-- Entries shown follows --
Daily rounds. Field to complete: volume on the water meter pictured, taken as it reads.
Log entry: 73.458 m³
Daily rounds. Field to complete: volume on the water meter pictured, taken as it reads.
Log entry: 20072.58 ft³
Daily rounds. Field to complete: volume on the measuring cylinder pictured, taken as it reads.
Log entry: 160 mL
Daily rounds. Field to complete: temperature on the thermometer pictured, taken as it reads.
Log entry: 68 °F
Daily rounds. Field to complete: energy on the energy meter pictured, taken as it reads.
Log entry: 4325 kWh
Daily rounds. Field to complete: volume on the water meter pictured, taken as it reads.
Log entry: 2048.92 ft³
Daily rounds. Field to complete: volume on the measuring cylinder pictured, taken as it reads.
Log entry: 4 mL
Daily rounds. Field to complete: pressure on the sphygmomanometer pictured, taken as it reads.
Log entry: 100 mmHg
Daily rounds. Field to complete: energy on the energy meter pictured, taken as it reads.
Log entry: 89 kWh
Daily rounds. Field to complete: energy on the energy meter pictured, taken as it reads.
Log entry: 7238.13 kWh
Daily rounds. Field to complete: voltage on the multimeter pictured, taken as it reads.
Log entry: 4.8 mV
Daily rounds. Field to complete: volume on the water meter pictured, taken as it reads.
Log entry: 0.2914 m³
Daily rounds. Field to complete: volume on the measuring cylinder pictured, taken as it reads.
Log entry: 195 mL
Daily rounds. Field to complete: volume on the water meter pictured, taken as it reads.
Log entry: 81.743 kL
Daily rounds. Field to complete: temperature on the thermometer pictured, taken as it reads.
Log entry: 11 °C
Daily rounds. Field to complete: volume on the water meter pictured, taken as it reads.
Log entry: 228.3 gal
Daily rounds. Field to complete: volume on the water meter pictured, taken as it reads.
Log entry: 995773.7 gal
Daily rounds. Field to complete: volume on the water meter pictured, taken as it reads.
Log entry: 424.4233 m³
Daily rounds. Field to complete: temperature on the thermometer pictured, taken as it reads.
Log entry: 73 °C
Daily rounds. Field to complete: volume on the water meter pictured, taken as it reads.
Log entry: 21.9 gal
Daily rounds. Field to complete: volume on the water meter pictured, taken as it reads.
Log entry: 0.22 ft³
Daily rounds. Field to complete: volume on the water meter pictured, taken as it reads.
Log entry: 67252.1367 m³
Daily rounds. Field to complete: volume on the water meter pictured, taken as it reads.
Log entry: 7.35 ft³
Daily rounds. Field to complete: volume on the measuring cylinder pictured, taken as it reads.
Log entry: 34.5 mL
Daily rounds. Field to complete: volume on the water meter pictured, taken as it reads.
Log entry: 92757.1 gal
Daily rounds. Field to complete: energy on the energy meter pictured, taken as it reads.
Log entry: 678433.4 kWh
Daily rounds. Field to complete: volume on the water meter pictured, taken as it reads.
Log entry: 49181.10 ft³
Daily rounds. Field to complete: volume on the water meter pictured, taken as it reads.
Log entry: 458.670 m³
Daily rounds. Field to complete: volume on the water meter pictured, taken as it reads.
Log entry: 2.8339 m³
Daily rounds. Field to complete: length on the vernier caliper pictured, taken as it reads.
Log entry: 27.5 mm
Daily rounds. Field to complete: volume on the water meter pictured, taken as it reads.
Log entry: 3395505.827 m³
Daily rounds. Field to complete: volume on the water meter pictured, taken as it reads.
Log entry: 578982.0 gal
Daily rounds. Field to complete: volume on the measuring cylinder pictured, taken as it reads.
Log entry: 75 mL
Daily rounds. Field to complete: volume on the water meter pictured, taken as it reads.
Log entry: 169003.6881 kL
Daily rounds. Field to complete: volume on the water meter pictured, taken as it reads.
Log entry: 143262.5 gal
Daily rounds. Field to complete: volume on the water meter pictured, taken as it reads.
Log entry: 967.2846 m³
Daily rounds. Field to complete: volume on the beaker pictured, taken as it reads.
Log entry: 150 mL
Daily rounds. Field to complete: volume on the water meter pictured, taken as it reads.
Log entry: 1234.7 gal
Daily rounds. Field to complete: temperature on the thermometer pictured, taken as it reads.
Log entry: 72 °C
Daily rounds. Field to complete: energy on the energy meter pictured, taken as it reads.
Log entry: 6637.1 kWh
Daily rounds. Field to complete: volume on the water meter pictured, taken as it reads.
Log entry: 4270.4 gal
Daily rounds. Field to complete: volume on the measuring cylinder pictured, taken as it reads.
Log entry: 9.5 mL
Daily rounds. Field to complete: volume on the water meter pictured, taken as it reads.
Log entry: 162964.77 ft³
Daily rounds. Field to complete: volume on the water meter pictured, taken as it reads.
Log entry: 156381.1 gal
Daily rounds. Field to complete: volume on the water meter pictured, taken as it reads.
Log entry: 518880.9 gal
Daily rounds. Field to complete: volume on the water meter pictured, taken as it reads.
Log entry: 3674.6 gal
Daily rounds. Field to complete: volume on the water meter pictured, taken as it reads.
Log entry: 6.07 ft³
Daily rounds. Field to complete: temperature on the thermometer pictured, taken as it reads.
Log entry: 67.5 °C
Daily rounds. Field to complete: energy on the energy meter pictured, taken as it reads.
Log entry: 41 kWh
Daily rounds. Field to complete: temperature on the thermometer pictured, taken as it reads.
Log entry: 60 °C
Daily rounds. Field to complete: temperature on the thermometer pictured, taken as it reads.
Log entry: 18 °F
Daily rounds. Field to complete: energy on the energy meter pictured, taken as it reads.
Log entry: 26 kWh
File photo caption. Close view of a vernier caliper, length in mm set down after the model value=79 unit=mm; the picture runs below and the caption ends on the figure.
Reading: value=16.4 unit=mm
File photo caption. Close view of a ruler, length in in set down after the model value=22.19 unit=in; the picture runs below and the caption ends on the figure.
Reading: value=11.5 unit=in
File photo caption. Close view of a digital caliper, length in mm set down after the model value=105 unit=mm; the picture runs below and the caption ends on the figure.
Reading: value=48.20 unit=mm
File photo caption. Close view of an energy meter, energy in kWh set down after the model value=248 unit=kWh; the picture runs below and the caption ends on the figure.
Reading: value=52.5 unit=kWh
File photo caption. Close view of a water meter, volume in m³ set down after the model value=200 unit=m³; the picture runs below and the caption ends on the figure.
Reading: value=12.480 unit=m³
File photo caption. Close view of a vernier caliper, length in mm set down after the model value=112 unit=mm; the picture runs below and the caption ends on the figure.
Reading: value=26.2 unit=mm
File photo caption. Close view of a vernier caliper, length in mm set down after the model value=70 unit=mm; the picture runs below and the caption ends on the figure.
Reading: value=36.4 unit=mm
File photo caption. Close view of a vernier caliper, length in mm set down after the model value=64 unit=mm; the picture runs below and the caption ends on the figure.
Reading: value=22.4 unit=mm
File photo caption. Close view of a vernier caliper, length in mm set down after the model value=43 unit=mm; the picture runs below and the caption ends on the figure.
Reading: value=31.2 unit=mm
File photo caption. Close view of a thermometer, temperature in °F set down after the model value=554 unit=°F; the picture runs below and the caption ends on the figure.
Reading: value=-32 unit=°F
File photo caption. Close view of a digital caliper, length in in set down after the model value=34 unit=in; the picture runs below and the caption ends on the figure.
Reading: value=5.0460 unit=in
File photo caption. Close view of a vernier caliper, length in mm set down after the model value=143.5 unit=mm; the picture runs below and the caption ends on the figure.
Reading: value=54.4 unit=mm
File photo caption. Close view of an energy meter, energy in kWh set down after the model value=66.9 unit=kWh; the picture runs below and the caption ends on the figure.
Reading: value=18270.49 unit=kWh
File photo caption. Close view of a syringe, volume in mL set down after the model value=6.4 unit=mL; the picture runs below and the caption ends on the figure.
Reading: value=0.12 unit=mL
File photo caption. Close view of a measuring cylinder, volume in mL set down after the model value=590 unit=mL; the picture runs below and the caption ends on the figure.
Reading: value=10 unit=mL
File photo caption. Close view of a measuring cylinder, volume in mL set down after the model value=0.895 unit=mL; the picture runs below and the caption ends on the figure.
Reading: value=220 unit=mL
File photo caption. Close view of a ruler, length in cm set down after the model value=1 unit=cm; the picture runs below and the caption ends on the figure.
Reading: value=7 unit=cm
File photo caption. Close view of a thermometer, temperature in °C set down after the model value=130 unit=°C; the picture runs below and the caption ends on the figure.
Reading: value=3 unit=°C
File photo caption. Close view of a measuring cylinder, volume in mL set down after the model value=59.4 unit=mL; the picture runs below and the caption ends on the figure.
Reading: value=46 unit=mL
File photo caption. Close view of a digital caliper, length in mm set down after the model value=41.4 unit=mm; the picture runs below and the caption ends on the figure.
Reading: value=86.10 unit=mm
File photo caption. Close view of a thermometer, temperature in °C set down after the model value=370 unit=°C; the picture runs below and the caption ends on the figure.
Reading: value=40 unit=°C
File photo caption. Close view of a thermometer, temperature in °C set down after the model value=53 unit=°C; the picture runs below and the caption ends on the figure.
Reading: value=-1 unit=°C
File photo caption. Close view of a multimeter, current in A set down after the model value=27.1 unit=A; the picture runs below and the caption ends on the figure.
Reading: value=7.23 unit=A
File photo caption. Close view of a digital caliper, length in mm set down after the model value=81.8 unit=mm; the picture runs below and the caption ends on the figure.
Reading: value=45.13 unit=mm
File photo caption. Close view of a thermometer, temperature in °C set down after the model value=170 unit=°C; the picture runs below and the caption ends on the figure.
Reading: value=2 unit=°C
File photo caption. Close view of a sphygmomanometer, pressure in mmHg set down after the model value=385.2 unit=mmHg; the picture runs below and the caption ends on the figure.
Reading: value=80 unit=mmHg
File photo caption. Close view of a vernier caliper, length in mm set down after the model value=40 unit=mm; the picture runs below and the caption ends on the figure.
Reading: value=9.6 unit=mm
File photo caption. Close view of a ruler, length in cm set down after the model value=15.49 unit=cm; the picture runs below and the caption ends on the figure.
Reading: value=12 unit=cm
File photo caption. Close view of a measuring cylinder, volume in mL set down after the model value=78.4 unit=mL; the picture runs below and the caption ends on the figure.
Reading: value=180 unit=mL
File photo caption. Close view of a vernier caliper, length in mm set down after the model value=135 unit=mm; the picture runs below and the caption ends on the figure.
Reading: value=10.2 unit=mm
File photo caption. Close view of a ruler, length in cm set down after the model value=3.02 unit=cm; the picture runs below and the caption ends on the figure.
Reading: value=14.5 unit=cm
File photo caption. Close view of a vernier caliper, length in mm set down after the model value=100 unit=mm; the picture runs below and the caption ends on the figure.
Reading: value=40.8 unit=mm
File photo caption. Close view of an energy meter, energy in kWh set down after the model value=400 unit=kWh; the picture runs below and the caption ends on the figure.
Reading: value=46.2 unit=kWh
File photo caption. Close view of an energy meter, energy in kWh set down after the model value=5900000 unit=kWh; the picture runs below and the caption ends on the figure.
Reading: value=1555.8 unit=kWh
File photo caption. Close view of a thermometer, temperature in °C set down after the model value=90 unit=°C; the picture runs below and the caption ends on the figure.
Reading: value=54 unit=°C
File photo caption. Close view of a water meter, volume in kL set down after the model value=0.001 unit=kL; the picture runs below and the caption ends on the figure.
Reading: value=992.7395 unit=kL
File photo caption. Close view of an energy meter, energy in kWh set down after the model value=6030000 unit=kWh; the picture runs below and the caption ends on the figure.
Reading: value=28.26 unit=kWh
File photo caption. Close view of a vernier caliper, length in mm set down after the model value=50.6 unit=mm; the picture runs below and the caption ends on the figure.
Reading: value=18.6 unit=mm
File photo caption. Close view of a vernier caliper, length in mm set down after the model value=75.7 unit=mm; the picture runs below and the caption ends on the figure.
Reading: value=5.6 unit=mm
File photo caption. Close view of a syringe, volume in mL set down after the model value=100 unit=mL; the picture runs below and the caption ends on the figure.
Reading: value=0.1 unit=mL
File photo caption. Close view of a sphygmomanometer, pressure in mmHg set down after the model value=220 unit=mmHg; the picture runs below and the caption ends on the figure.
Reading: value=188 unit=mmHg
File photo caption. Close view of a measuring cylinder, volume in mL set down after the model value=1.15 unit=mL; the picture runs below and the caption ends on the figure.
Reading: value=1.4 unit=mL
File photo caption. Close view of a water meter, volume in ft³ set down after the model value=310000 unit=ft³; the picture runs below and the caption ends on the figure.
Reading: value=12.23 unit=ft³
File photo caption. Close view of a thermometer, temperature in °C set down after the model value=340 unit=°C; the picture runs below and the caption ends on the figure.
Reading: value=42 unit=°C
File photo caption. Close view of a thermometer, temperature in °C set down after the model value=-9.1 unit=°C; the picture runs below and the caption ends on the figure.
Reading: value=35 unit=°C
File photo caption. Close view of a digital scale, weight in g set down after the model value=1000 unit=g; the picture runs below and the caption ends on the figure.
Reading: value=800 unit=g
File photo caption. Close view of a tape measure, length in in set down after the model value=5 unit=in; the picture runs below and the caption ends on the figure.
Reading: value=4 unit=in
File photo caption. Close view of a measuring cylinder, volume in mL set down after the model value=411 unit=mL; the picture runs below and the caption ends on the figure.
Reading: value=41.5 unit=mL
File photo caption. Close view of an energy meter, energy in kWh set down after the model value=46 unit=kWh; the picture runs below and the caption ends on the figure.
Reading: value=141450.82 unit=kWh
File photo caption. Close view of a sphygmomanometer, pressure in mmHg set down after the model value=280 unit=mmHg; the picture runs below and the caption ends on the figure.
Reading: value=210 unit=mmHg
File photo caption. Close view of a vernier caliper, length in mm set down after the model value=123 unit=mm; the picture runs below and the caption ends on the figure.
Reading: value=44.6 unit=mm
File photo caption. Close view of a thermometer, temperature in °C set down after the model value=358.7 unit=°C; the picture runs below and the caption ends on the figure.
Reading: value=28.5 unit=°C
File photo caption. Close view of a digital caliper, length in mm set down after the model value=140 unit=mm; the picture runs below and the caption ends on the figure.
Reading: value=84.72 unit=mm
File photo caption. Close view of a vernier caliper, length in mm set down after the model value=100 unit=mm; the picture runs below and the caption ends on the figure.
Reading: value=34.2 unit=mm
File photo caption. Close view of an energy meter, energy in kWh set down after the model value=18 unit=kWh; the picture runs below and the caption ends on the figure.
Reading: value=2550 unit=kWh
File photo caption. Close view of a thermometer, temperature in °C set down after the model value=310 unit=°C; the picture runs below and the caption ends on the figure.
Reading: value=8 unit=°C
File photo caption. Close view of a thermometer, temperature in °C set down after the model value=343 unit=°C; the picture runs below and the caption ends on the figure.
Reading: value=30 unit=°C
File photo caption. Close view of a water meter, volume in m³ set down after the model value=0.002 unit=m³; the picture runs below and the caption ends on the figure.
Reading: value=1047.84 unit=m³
-- Entries shown concluded --
* **Exercise brief**
Quote verbatim the stretch of items from the very start through the line containing "Log entry: 160 mL", with that line included.

* **Written reply**
Daily rounds. Field to complete: volume on the water meter pictured, taken as it reads.
Log entry: 73.458 m³
Daily rounds. Field to complete: volume on the water meter pictured, taken as it reads.
Log entry: 20072.58 ft³
Daily rounds. Field to complete: volume on the measuring cylinder pictured, taken as it reads.
Log entry: 160 mL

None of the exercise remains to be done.